BT Group and ServiceNow are expanding a long term strategic partnership into a multi-year agreement centred on generative artificial intelligence (AI). The move will, according to the group’s press release, “drive savings, efficiency, and improved customer experiences”.
Following a successful digital transformation project to update BT’s legacy systems in 2022, ServiceNow will now extend its service management capabilities to the entire BT Group. The group will also adopt several of ServiceNow’s products, including Now Assist for Telecom Service Management (TSM) to power generative AI capabilities for internal and customer-facing teams.
Now Assist generative AI supposedly helps agents write case summaries and review complex notes faster. According to BT, the initial roll out to 300 agents saw Now Assist demonstrate “meaningful results” by improving agent responsiveness and driving better experiences for employees and customers. Case summarization supposedly reduced the time it took agents to generate case activity summaries by 55%. This, BT says, created a better agent handoff experience by reducing the time it takes to review complex case notes, also by 55%. By reducing overall handling time, Now Assist is helping BT Group improve its mean time to resolve by a third.
Hena Jalil, Managing Director and Business CIO at BT Group said that reimagining how BT delivers its service management “requires a platform first approach” and that the new AI-powered approach would “transform customer experience at BT Group, unlocking value at every stage of the journey.”
“In this new era of intelligent automation, ServiceNow puts AI to work for our customers – with speed, trust, and security,” said Paul Smith, Chief Commercial Officer at ServiceNow. “By leveraging the speed and scale of the Now Platform, we’re creating a competitive advantage for BT, driving enterprise-wide transformation, and helping them achieve new levels of productivity, innovation, and business impact.”
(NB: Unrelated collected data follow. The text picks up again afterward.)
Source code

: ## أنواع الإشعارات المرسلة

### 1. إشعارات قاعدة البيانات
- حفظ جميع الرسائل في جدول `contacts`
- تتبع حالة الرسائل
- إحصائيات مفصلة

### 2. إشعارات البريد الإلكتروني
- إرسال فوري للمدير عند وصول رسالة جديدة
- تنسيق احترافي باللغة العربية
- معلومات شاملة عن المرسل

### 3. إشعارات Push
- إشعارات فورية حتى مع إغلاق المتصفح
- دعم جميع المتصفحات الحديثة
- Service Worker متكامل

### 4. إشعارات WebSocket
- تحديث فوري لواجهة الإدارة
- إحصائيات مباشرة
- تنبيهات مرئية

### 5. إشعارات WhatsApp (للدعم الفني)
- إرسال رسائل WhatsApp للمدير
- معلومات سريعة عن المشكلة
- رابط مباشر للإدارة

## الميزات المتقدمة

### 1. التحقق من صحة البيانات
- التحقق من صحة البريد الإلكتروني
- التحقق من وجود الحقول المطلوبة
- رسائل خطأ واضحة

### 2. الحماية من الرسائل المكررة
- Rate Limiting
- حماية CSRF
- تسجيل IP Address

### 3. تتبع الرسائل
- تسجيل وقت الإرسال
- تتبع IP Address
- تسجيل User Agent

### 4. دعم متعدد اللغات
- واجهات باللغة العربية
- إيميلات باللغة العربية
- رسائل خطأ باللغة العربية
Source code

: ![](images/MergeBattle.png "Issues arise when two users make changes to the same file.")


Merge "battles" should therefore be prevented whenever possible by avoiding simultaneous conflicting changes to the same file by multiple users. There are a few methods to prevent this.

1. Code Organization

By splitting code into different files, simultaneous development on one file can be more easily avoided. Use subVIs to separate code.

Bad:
Does “unlocking value” mean layoffs for BT?
The company’s push towards generative AI faced criticism last year when the company announced plans to reduce its overall workforce by more than 40% by 2030. In May, BT revealed plans to cut 55,000 jobs. The majority of the expected layoffs will stem from the winding down of BT’s full fibre and 5G rollout in the UK.
However, BT chief executive Philip Jansen said he expects 10,000 jobs to be automated away by artificial intelligence and that BT would “be a huge beneficiary of AI.”
In general, the threat that generative AI poses to existing jobs has been mounting since the technology’s explosion into the mainstream. Results of a survey published in April found that C-Suite executives expect generative AI to reduce the number of jobs at thousands of US companies. Almost half of the execs surveyed (41%) expected to employ fewer people because of the technology in the near future.
Despite the fact this figure has more to do with the opinion executives have of AI than whether or not the technology is actually ready to start replacing jobs (it’s not — except maybe executive roles). What it means is that the people who decide whether or not to hire more staff, maintain their headcount, or gut their departments and replace human beings with AI think AI is ready to take on the challenge.